Science, Design, & Technology in Kindergarten The Great Pumpkin Dissection

A FEW DAYS BEFORE HALLOWEEN, the Class of 2031 had a surprise waiting for them in their Science, Design, & Technology class. Ten bowling-ball-size, classic orange pumpkins and several miniature ones festooned the Lower School Science Lab, sparking curiosity and excitement.

The pumpkins would become subjects of a scientific exploration drawing upon a wide range of skills: examining, questioning, counting, analyzing—all foundational skills not only for science but also for design, engineering, and other STEM-related areas.

Peck’s Science, Design, & Technology class for grades K-1 is an overlap of three interrelated curricula. It follows Peck’s “specials intensives” structure, meaning the class meets frequently for longer periods of class time, and rotates every few weeks with other specials. Following this structure allots the same number of minutes-per-year for the curricula, but capitalizes on memory and momentum, allowing for deeper retention.

Co-taught by Lower School Technology, Innovation, & Design Integrator Jennifer Garvey, and Lower School Science Teacher and Department Chair Dr. Kathy Kennedy, the program leverages and optimizes

not only discipline-related skills, but also fundamental learning skills such as observation, wondering, collaboration, exploring, and understanding systems.

Kennedy and Garvey have their own standards and curriculum that each is responsible for teaching— Next Generation Science Standards for Kennedy and International Society for Technology in Education Standards for Garvey—but they weave these standards and concepts together in a powerful way. “Both sets of standards also include design and engineering, which is where the marriage of technology and science come together really nicely,” says Garvey.

For example, students might first do a scientific experiment then use technology (such as SeeSaw or PicCollage) to demonstrate their understanding, rather than a worksheet. This enables them to learn how to use various platforms to demonstrate their knowledge.

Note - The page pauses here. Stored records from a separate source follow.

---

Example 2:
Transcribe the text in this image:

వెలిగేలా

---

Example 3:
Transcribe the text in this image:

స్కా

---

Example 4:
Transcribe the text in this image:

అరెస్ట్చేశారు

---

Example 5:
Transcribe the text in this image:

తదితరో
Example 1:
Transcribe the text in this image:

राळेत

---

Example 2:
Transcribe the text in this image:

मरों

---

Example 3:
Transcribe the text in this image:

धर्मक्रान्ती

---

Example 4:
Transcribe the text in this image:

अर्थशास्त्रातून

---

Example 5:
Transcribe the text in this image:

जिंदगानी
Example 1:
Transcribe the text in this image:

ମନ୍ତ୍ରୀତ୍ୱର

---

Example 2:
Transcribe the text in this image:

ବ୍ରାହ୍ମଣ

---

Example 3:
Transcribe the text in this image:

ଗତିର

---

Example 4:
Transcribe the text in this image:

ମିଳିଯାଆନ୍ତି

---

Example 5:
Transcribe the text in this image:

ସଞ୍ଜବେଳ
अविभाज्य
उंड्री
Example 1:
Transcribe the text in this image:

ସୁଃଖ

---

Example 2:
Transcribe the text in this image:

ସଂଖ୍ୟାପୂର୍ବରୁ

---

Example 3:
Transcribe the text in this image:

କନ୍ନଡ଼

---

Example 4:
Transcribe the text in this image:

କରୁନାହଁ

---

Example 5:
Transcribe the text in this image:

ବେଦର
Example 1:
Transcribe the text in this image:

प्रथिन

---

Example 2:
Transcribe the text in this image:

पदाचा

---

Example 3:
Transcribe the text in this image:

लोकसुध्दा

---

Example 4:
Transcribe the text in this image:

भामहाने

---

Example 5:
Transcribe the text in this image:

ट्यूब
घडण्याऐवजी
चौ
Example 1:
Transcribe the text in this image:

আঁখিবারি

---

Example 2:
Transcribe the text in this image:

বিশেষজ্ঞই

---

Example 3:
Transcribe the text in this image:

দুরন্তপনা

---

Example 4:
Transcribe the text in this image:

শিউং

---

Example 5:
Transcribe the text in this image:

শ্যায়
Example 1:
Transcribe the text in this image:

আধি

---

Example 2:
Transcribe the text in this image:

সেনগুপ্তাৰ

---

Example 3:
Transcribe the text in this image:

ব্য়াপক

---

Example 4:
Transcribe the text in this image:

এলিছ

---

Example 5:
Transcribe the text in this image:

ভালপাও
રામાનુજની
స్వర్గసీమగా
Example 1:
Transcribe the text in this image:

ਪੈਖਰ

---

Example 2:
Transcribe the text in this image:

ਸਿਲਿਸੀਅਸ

“A lot of the tech tools we use really make their thinking visible. For example, they can snap pictures of what they’re doing, or sort and categorize what they photograph,” said Kennedy. “As emerging readers, writers, or creators, what might be on paper may not correlate with how they express their understanding, but they can articulate it verbally and capture that using a microphone. And they can share that with their peers and parents.”

In this particular pumpkin-focused class, students applied design thinking principles to their dissection and experiments.

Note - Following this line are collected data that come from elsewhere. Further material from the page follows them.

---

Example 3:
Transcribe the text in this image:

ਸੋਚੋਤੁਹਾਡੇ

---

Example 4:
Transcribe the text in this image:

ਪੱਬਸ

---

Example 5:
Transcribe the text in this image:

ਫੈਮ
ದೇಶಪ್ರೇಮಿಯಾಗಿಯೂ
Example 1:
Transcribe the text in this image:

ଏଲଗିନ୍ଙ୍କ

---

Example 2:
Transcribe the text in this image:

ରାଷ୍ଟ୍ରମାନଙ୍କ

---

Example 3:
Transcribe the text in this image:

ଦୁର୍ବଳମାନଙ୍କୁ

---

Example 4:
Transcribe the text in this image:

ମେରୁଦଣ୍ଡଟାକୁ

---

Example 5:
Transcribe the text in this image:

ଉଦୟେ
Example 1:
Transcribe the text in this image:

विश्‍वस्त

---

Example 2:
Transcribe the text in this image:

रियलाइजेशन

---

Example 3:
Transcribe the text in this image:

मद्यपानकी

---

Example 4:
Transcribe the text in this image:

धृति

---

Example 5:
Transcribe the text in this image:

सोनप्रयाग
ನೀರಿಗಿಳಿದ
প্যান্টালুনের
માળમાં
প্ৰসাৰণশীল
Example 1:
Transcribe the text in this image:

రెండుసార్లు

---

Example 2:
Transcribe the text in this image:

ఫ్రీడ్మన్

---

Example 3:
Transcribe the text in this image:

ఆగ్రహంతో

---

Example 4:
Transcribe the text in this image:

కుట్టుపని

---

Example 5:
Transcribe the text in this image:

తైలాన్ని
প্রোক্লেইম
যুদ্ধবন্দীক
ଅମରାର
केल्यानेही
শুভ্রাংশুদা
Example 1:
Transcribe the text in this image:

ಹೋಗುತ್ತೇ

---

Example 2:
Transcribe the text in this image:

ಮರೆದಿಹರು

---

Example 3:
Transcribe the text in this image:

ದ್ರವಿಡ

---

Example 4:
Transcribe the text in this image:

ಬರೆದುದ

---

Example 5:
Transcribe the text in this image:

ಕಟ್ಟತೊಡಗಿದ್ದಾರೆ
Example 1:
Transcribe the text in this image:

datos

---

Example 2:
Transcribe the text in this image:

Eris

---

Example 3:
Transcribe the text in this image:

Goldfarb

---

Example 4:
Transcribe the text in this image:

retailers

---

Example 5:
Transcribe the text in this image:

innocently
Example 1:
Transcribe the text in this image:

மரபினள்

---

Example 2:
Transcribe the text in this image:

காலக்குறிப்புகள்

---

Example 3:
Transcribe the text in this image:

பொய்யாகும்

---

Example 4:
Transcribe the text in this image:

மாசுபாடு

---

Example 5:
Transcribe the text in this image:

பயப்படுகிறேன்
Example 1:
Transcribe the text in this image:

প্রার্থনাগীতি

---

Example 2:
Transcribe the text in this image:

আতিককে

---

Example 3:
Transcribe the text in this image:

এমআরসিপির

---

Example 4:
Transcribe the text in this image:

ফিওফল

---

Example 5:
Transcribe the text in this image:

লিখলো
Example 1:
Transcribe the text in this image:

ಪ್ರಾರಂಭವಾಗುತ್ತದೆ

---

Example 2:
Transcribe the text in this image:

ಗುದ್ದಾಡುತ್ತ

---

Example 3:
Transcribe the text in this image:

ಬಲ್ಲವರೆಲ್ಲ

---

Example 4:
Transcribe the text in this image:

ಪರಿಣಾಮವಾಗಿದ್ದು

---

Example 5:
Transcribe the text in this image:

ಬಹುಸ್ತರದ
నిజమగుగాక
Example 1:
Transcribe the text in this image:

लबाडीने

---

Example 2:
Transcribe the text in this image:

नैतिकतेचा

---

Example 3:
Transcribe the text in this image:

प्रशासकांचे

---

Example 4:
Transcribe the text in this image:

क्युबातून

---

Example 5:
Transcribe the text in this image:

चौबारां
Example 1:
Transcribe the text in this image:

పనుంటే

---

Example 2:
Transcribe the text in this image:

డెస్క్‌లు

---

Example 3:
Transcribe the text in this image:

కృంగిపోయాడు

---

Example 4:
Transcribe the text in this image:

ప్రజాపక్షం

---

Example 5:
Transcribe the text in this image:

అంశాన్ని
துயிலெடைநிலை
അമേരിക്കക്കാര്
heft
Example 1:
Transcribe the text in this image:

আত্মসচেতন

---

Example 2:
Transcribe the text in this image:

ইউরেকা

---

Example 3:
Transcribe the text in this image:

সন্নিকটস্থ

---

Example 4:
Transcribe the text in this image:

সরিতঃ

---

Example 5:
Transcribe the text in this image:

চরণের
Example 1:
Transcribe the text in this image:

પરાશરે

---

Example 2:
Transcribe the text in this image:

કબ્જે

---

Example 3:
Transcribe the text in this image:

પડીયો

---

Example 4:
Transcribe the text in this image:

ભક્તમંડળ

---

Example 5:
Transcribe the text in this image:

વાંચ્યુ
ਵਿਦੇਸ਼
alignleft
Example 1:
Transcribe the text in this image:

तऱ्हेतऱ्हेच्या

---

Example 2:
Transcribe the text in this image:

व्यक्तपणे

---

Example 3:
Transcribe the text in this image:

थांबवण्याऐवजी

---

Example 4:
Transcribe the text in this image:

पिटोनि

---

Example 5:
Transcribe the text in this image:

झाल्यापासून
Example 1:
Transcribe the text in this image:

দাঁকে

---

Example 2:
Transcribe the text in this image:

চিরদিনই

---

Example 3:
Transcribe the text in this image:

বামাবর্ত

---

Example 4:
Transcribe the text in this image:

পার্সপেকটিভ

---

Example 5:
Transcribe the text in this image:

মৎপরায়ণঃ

“We’re building a little on what is living and what is non-living,” says Kennedy. “We capitalize on their excitement for the fall and the holiday, and look at the idea of parts and their purpose in a system, and how those parts work together.”

This project also follows the Harvard-based teaching framework “Agency by Design” which Peck implemented in 2018. The framework was founded on the hypothesis that by fostering an innate sensitivity to design—the ability to look closely at something, and see how parts interconnect and relate to a whole—teachers help students discover their own sense of agency in learning. “We take things apart to see what their purposes are, and that builds skills for every class,” says Garvey.

After counting the number of ridges on each pumpkin, groups of students dug into their pumpkins to explore the insides, and count how many seeds they could find. They also had to guess whether or not miniature pumpkins would float in water, and wonder why that could be. They later designed models of their pumpkins, indicating where the various parts were located.

The Science, Technology, & Design class also leverages what’s happening in homerooms. When the K does their penguin unit in winter, Kennedy and Garvey link to already-established understandings. For example, since the class has discussed what living things need, they question how does a penguin stay warm, and how do they protect their eggs.

Kennedy and Garvey also teach and reinforce collaboration, a skill which may not always come naturally to five- and six-year-olds. Building this capacity rounds out a comprehensive learning experience, leading to students working in pairs during a science lab or on a team during a coding exercise that teaches computational thinking.

“These are learning experiences that build their skills in every class,” says Garvey. “When we look ahead and think about our students writing an essay in, say, sixth grade, we know how important it is now to start building the skills to take a step back, find opportunities for improvement, and appreciate that others might have a different perspective or solution for a problem.”